Довженко (Марьямов) - страница 203

Романтическая стихия гражданской войны повела к гоголевским истокам и Бабеля в его «Конармии» и Юрия Яновского в новеллах, составляющих книгу «Всадники». Эта стихия с ее повседневностью высокого подвига и с внезапной простотой философии жизни и смерти увлекла к тем же истокам и Александра Довженко. Общность истоков, родство сценарной живописи Довженко с прозой Бабеля и Яновского явственно проступают с самых первых фраз, которые протоколируют обстоятельства времени и места действия и вводят в атмосферу будущего фильма:

«Тысяча девятьсот восемнадцатого года, июня двадцать девятого дня, в три часа пополудни на Украине, в селе Воробьевке, новгород-северский плотник Северин Черняк рубанул немецкого оккупанта саблей по шее. Немец упал. Черняк рубанул другого.

И началось…»

Рядом со Щорсом встал Василий Боженко, и трудно сказать, какая из двух центральных фигур больше притягивала к себе сценариста. Во всяком случае, Боженко с его крестьянским складом ума и жизненным опытом городского ремесленника, с его хитроватой житейской мудростью, так быстро, приноровившейся к преодолению сложных переплетений войны, охватившей знакомые села, местечки и города, написан у Довженко со щедрым обилием подробностей, складывающихся в живой и точный характер. Портрет Щорса несколько более иконописец; в нем сквозит стремление прежде всего выразить силу идеи. На втором плане остается забота о правде характера, несущего эту идею двадцатилетнего юноши, внезапно поднятого на самый гребень шквальной волны. И в ореоле, зажженном над головой героя, то и дело исчезают черты реального портрета.

Однако именно лепка характеров принципиально отличает «Щорса» от всех предыдущих фильмов Довженко, где поступки становились как бы иероглифами человеческих свойств и характеры обобщались до однозначных символов.

Это более всего видно на второстепенных фигурах фильма.

Вот, например, одна из самых первых сцен.

После великолепно снятой картины охваченного войною села, где слова сценария не могут передать стремительную и грозную силу показанных на экране эпизодов, Довженко так записывает следующие сцены:

«Понеслись всадники через село. Слышался тревожный шепот и плач расставаний.

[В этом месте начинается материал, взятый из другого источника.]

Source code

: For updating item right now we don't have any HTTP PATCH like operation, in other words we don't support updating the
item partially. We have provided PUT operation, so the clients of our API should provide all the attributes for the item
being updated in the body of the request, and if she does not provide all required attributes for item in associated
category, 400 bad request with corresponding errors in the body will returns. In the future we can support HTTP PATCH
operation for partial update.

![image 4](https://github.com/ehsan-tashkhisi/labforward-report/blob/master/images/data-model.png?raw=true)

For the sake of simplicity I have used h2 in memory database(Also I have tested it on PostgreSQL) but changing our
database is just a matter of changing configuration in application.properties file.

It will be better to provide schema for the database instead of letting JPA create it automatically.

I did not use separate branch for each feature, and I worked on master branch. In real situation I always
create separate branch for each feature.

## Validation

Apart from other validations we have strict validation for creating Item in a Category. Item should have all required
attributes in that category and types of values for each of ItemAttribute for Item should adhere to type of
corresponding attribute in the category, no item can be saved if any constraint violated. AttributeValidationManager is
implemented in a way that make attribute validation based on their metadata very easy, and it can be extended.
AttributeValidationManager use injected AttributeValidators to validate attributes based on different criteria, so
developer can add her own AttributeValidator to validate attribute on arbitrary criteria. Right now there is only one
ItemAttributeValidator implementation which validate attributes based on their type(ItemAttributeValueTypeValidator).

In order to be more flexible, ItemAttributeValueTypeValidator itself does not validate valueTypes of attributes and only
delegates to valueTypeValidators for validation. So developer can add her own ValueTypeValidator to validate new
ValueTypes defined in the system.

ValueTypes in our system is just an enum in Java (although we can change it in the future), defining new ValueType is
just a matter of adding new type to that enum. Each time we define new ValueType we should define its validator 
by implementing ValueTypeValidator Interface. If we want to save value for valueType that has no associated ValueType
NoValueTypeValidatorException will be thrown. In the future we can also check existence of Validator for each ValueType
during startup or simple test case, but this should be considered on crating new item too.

— Прощайте, мамо, прощайте. Едем до Щорса.

— Прощайте, тату, — сказали четыре брата, вбегая в хату. — Есть в России радянська власть… В Россию едем, до Ленина.

— Тикайте, чертовы сыны, — сказал старый ткач Опанас Чиж. — Скажите Ленину, чтоб не забывал нашу бидну Украину. Чуете? А я уж буду тут приймати ворога без вас…

— Идут! Немцы идут! — крикнул подросток в окно и скрылся.